EXERCISE PROMPT: Where the word "gorgeous" appears in a line below, copy the whole line.

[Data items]
*****

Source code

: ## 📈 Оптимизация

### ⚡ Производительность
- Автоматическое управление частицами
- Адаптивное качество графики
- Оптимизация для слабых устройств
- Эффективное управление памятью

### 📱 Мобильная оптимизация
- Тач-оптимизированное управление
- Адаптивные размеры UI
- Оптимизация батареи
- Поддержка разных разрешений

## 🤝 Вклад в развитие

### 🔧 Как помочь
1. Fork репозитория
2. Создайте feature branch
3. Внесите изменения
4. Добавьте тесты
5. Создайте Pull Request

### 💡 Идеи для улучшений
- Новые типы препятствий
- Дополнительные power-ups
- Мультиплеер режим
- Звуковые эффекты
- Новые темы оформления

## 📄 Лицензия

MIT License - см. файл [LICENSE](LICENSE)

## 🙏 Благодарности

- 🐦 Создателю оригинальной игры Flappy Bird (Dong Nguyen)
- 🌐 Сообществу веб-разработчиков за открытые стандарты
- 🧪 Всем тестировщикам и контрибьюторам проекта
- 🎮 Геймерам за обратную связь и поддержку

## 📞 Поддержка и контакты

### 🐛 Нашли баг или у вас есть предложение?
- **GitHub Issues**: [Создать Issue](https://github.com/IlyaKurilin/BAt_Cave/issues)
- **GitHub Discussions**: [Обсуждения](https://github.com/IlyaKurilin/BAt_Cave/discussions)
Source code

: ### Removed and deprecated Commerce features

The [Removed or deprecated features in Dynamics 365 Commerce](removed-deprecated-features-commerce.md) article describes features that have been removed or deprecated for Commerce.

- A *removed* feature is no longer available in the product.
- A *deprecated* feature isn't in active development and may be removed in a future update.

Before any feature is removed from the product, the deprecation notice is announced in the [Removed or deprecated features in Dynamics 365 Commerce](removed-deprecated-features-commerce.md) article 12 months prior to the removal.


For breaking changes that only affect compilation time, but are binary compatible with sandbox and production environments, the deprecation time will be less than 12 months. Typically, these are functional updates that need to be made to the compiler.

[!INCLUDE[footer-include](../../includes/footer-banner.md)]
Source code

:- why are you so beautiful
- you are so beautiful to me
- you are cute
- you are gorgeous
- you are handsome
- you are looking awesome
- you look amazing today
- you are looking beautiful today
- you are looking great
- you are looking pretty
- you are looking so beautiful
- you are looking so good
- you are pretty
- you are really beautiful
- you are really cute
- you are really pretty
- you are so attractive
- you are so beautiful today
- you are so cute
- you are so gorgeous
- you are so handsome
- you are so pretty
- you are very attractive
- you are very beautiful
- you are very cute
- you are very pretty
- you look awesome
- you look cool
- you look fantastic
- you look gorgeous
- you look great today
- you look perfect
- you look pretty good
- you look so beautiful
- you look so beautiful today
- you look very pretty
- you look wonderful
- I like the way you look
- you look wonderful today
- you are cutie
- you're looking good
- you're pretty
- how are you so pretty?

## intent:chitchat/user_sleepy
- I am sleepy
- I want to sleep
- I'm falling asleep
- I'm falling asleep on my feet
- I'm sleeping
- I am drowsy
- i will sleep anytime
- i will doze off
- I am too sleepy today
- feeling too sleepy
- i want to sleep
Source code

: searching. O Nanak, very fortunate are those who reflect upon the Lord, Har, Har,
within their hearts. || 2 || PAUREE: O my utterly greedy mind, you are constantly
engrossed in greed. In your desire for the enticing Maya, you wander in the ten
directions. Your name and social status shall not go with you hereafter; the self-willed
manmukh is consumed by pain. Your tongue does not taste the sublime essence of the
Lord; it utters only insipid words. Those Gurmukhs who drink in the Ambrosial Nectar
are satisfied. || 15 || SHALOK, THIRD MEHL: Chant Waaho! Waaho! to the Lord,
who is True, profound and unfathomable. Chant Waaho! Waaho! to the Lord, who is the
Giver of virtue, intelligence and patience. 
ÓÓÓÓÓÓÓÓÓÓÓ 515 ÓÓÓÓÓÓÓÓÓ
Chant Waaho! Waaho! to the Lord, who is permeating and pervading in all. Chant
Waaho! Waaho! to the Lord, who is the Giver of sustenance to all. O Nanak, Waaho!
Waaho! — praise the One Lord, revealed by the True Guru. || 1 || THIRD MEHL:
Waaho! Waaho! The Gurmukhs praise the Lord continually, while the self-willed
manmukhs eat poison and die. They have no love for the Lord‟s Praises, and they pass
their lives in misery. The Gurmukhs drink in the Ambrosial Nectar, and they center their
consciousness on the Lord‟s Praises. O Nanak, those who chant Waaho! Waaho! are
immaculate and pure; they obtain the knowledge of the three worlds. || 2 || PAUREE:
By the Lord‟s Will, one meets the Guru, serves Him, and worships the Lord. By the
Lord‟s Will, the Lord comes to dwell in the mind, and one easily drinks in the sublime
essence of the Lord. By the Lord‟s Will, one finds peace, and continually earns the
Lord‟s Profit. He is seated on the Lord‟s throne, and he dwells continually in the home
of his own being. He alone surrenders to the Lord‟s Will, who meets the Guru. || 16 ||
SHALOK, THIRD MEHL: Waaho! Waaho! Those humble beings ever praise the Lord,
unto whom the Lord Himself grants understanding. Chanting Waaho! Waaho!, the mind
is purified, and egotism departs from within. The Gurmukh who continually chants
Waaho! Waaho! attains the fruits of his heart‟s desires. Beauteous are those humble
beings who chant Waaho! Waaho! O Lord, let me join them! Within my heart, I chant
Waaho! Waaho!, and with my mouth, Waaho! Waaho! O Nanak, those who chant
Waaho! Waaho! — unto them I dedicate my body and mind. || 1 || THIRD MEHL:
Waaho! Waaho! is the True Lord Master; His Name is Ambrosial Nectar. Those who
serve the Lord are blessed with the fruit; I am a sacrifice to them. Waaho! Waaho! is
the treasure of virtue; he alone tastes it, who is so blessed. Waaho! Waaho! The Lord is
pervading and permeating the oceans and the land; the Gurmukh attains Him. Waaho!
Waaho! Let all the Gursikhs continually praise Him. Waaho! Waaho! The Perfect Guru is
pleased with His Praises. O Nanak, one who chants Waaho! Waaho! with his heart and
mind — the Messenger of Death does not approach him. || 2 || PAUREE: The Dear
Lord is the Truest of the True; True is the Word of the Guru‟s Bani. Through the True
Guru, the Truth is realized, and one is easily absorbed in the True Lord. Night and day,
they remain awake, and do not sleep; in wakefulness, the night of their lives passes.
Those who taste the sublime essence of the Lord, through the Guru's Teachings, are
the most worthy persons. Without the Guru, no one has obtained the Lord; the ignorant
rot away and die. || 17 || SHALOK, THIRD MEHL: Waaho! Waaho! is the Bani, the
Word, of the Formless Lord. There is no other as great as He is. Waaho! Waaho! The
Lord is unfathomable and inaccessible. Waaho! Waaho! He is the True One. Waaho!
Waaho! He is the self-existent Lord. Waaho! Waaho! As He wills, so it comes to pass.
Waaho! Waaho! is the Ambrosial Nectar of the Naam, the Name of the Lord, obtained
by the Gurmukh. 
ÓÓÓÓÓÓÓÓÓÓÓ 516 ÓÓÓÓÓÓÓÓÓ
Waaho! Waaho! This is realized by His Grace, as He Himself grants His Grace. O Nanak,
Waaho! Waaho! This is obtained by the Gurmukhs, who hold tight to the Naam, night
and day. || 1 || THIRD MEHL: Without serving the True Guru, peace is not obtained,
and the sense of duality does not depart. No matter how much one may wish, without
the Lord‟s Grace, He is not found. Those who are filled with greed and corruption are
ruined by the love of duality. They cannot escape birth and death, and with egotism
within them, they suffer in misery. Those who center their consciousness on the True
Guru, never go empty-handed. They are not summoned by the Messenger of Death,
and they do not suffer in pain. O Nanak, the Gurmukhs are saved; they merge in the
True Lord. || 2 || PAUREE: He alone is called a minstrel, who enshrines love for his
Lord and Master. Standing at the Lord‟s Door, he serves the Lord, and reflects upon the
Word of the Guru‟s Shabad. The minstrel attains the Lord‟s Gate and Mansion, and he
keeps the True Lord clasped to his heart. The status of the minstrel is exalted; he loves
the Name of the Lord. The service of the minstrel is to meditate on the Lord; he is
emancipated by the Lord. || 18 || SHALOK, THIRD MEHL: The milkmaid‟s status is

*****

RESULT OF THIS EXERCISE:
- you are gorgeous
- you are so gorgeous
- you look gorgeous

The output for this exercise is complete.